* DATA FOR ANALYSIS:
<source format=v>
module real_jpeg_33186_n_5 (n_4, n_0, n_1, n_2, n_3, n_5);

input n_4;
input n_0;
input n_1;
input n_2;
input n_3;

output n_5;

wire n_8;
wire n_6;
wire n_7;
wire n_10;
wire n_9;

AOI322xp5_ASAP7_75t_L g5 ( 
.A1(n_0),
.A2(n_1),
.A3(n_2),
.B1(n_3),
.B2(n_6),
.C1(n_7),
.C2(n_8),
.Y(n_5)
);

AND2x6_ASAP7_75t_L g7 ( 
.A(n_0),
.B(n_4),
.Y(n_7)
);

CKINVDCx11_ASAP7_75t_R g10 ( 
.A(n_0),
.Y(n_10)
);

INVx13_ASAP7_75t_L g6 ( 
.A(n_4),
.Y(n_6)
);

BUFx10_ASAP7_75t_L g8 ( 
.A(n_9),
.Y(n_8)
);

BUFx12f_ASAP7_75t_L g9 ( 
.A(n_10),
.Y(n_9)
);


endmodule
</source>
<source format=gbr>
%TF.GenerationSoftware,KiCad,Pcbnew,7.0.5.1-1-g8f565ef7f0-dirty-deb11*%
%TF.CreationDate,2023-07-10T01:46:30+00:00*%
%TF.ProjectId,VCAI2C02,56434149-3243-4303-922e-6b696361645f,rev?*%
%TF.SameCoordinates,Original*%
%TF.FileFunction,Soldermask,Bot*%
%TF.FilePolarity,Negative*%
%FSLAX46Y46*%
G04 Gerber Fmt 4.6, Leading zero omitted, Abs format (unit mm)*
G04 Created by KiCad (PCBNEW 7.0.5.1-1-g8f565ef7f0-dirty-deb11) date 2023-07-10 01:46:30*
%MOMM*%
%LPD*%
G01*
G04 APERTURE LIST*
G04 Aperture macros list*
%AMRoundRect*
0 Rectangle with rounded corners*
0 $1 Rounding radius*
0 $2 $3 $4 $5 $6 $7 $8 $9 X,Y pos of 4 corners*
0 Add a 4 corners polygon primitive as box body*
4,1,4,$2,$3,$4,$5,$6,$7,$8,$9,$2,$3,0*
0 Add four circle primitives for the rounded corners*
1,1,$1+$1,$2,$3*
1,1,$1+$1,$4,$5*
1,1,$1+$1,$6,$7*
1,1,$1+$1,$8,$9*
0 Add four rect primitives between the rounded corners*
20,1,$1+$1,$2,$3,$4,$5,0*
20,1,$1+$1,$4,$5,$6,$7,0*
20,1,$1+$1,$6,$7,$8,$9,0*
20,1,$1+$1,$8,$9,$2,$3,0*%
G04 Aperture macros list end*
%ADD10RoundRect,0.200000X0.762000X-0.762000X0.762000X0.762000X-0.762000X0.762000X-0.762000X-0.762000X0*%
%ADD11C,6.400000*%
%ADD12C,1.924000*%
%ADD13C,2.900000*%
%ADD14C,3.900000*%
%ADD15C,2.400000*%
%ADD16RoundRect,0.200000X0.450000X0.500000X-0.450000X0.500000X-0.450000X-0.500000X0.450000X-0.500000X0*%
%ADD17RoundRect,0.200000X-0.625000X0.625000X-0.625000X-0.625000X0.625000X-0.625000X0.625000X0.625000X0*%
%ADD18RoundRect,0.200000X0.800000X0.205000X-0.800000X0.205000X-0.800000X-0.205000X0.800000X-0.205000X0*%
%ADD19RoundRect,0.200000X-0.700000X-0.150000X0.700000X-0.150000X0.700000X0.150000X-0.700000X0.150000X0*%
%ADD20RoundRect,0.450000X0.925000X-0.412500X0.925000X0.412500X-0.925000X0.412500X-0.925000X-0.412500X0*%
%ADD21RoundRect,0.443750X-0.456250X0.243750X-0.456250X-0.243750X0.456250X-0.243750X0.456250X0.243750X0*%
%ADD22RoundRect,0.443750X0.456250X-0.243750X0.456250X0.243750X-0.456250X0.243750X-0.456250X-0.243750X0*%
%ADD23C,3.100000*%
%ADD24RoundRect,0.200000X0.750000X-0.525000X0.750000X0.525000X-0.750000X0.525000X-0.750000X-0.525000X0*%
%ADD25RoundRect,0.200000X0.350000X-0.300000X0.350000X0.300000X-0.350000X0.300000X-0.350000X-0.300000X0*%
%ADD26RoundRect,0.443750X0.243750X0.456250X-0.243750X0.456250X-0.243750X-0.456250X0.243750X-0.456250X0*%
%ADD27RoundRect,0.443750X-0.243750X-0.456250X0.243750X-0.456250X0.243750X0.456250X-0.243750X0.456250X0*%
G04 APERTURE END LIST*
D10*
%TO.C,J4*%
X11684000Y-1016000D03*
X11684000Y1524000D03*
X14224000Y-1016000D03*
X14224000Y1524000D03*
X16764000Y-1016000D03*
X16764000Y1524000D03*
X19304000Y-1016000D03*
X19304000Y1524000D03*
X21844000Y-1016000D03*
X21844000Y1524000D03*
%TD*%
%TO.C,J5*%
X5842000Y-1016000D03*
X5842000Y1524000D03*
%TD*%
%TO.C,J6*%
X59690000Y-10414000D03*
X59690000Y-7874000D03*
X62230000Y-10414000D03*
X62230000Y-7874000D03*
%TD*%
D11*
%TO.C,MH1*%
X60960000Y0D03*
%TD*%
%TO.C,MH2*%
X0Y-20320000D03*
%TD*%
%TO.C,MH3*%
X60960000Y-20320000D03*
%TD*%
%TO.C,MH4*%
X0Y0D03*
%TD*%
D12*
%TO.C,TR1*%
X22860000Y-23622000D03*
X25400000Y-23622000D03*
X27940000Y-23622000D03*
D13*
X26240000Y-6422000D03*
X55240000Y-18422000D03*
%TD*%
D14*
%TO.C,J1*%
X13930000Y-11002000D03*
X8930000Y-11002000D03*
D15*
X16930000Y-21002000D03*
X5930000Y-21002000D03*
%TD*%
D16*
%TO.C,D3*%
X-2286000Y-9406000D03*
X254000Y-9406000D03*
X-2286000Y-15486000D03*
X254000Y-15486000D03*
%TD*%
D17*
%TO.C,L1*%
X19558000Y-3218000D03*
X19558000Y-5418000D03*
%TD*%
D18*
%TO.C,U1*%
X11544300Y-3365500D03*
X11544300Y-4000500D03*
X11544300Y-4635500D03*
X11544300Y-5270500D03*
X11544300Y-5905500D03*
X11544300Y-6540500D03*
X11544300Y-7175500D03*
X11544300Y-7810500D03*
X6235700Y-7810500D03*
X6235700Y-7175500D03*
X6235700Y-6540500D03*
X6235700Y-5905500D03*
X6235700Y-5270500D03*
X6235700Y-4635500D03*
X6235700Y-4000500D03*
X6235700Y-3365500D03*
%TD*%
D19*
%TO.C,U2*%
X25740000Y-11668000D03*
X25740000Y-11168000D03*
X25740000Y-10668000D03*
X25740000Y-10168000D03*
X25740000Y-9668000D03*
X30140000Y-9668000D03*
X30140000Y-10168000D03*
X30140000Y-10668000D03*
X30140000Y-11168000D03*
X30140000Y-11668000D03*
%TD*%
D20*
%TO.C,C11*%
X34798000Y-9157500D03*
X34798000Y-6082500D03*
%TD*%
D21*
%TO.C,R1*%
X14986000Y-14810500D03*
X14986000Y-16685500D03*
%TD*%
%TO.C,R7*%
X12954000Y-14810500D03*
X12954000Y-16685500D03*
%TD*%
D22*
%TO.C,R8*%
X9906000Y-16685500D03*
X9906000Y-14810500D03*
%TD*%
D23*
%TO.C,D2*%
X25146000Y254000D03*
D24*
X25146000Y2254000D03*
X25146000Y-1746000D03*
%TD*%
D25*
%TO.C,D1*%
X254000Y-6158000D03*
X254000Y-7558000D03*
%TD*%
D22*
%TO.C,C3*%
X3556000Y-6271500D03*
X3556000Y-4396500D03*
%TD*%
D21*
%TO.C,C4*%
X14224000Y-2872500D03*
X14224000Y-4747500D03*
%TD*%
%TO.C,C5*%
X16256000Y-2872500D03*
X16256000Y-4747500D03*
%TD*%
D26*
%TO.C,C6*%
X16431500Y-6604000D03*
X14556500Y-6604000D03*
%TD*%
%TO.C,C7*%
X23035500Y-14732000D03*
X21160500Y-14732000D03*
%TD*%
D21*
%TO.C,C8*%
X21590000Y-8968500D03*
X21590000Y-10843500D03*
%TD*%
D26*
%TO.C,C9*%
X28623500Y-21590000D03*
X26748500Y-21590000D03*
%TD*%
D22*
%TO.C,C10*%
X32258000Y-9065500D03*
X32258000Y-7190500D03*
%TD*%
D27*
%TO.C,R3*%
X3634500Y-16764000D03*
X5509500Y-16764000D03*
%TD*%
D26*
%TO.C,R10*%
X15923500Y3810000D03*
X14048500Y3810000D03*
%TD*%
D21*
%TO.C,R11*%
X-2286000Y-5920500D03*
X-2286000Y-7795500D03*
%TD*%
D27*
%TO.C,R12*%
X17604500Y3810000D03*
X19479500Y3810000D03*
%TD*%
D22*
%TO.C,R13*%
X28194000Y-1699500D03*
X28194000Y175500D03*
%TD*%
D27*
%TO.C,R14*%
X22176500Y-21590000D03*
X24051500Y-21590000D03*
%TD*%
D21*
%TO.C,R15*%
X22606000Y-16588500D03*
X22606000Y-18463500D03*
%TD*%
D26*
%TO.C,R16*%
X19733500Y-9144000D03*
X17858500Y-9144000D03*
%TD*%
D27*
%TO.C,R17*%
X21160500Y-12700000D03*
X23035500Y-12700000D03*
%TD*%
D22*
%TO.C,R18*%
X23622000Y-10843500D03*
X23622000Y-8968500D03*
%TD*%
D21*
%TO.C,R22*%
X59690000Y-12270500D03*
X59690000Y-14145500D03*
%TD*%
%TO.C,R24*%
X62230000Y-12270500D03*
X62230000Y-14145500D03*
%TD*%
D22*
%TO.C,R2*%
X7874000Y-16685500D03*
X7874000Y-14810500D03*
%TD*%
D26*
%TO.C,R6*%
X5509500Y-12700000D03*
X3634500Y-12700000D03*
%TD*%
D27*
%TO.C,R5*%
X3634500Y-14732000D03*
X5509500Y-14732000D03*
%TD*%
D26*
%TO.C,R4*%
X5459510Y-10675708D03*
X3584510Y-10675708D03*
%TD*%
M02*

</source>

---

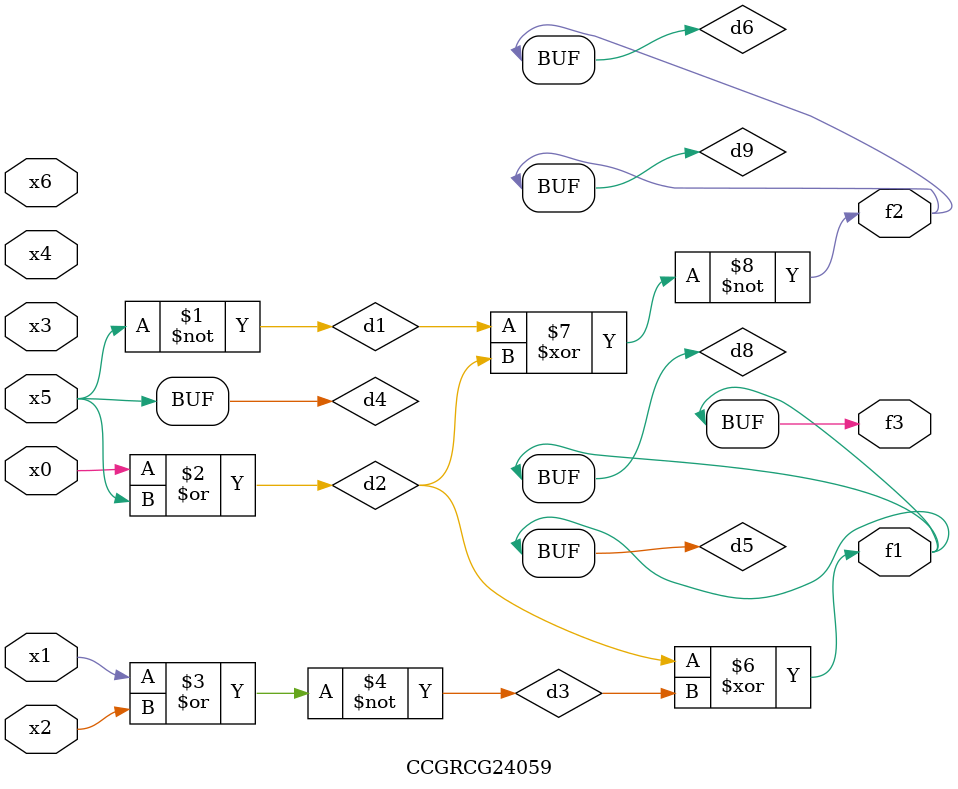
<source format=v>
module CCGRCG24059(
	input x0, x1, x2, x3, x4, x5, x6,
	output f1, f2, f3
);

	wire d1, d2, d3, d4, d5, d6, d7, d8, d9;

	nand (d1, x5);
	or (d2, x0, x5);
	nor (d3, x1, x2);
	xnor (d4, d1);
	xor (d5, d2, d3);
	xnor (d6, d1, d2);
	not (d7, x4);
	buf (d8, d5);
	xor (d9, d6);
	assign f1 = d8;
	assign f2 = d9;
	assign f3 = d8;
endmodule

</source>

* PROBLEM STATEMENT: Going through the listing above, copy out every line that has the string "rounded".

* SOLUTION TO THE PROBLEM:
0 Rectangle with rounded corners*
0 Add four circle primitives for the rounded corners*
0 Add four rect primitives between the rounded corners*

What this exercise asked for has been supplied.